De vez en cuando me digo que hay que pasar de tanta miseria que rodea la literatura. Pero no es que la literatura sea mezquina, son los autores los que la hacen así. Me he quedado inmerso en un círculo cerrado, no vaya a ser que ande en un camino equivocado. Y tengo miedo a salir. Apenas se necesita nada más para vivir. Una sinceridad manifiesta y ser ajeno a los intereses mutuos que circulan por la vida de actor, en la película del simple recorrido.
Tantos kilómetros agobian. Mayo es siempre triste. Un calor malicioso y el viento de La Línea que tira hacia un lado a las personas. Intento sujetar cuanto pasa pero resulta imposible. El mundo cae al suelo.
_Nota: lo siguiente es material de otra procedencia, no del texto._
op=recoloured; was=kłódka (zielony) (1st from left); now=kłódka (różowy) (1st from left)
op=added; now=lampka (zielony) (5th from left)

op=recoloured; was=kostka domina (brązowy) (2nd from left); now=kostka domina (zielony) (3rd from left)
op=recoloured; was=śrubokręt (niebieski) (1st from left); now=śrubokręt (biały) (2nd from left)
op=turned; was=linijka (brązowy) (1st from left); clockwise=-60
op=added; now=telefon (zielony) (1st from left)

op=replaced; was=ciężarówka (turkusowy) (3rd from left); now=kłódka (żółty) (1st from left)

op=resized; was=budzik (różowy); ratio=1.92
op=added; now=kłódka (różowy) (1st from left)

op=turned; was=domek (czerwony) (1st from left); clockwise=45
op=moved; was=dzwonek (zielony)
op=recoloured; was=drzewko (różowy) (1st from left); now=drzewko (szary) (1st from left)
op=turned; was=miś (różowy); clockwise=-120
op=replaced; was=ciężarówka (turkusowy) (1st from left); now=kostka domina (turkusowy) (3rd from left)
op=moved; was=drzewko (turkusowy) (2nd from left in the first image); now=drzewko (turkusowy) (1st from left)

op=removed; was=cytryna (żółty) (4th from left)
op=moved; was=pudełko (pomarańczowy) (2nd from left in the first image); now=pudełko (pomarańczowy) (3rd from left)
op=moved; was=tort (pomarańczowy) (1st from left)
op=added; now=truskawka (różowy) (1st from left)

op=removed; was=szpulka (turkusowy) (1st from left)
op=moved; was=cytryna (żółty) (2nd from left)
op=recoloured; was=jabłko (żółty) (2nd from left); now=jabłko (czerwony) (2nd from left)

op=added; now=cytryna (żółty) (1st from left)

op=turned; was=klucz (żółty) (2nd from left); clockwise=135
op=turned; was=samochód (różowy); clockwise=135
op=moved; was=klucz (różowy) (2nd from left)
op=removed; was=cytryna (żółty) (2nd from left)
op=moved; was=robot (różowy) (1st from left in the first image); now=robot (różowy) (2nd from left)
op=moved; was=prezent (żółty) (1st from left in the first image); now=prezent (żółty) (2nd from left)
Y yo que lo veía.
Se ven cosas en la vida que intentas olvidar cuanto antes. Nunca supe quien eras de verdad, ni lo sabré. Es la sorpresa que nos depara el alma. En las tardes de amor suelo encogerme. Y lo hago despacio, con premeditación. Aprovecho el movimiento para recoger del suelo las palabras. Una a una. El empacho de letras provoca somnolencia.
No deseo perder la amistad con nadie. Son ellos los que intentan perderme mientras aprietan el cinturón, y tiran, tiran. Puedo asfixiarme. La vida acaba en un círculo cerrado. Sé de cosas que se cuentan pero guardo silencio. No merece la pena. Sé de cosas que he visto, confieso que no he vivido un ápice de alegría. Pero tengo ganas de decir la verdad. No debo contar las penas.
Una pena es el agravio de la lucha, la manifestación sin recorrido. En una ocasión un poeta se presentó como el cortés caballero de la mano en el pecho. Esbelto, elegante. La sonrisa la guardaba para los ratos de acción. Los momentos donde el delito es falta, y el cuidado es aflicción. Todos dieron saltos de alegría menos yo. Sé de cosas…
El poeta, un día, marchó a hacer fortuna al nuevo mundo de la ciencia. Y allí permaneció cien días con sus cien noches. Se llevó los teléfonos y los datos de todos los contactos del aire. Le sirvieron de mucho. Volvió con un plan de amor lleno de vértigo. Cometió un error, contó lo que sabía.